Machine Learning, Part I: Supervised and Unsupervised Learning
(Up to General
Machine Learning, Part II: Supervised and Unsupervised Learning
Last time, we discussed two types of learning that were based on the result of
learning. This article will focus on another dimension to learning: whether it is supervised or unsupervised. Supervised learning is the type of
learning that takes place when the training instances are labelled with the
correct result, which gives feedback about how learning is progressing. This
is akin to having a supervisor who can tell the agent whether or not it was
correct. In unsupervised learning, the goal is harder because there are no pre-determined categorizations.

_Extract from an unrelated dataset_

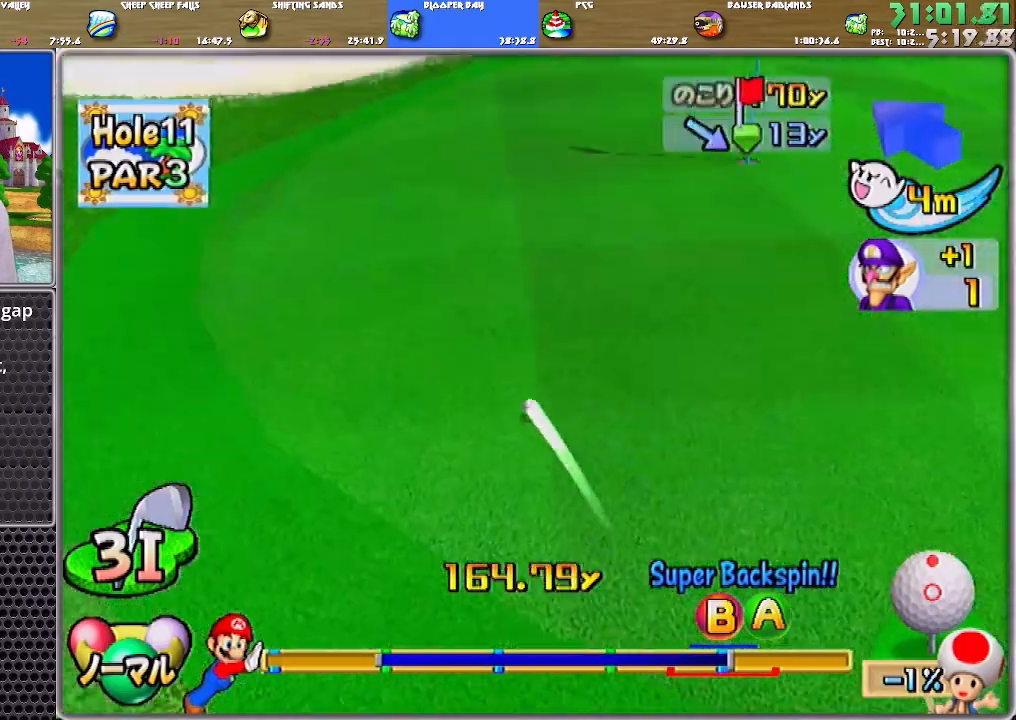
{"buttons": ["A"], "left_stick": "center", "right_stick": "center", "events": [[150, "left_stick", "center"]]}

Supervised learning is fairly common in classification problems because the
goal is often to get the computer to learn a classification system that we have
created. Digit recognition, once again, is a common example of classification
learning. More generally, classification learning is appropriate for any
problem where deducing a classification is useful and the classification is
easy to determine. In some cases, it might not even be necessary to give
pre-determined classifications to every instance of a problem if the agent can
work out the classifications for itself. This would be an example of unsupervised learning in a classification context.
Supervised learning is the most common technique for training neural networks
and decision trees. Both of these techniques are highly dependent on the
information given by the pre-determined classifications. In the case of neural
networks, the classification is used to determine the error of the network and
then adjust the network to minimize it, and in decision trees, the
classifications are used to determine what attributes provide the most
information that can be used to solve the classification puzzle. We'll look at
both of these in more detail, but for now, it should be sufficient to know that
both of these examples thrive on having some "supervision" in the form of
Speech recognition using hidden Markov models and Bayesian networks relies
on some elements of supervision as well in order to adjust parameters to,
as usual, minimize the error on the given inputs.
Notice something important here: in the classification problem, the goal of the
learning algorithm is to minimize the error with respect to the given inputs.
These inputs, often called the "training set", are the examples from which the
agent tries to learn. But learning the training set well is not necessarily
the best thing to do. For instance, if I tried to teach you exclusive-or, but
only showed you combinations consisting of one true and one false, but never
both false or both true, you might learn the rule that the answer is always
true. Similarly, with machine learning algorithms, a common problem is
over-fitting the data and essentially memorizing the training set rather than
learning a more general classification technique.
As you might imagine, not all training sets have the inputs classified
correctly. This can lead to problems if the algorithm used is powerful enough
to memorize even the apparently "special cases" that don't fit the more general
principles. This, too, can lead to overfitting, and it is a challenge to find
algorithms that are both powerful enough to learn complex functions and robust
enough to produce generalizable results.
Unsupervised learning seems much harder: the goal is to have the computer learn
how to do something that we don't tell it how to do! There are actually two
approaches to unsupervised learning. The first approach is to teach the agent
not by giving explicit categorizations, but by using some sort of reward system
to indicate success. Note that this type of training will generally fit into
the decision problem framework because the goal is not to produce a
classification but to make decisions that maximize rewards. This approach
nicely generalizes to the real world, where agents might be rewarded for doing
certain actions and punished for doing others.
Often, a form of reinforcement learning can be used for unsupervised learning,
where the agent bases its actions on the previous rewards and punishments
without necessarily even learning any information about the exact ways that its
actions affect the world. In a way, all of this information is unnecessary
because by learning a reward function, the agent simply knows what to do
without any processing because it knows the exact reward it expects to achieve
for each action it could take. This can be extremely beneficial in cases where
calculating every possibility is very time consuming (even if all of the
transition probabilities between world states were known). On the other hand, it can be very time consuming to learn by, essentially, trial and error.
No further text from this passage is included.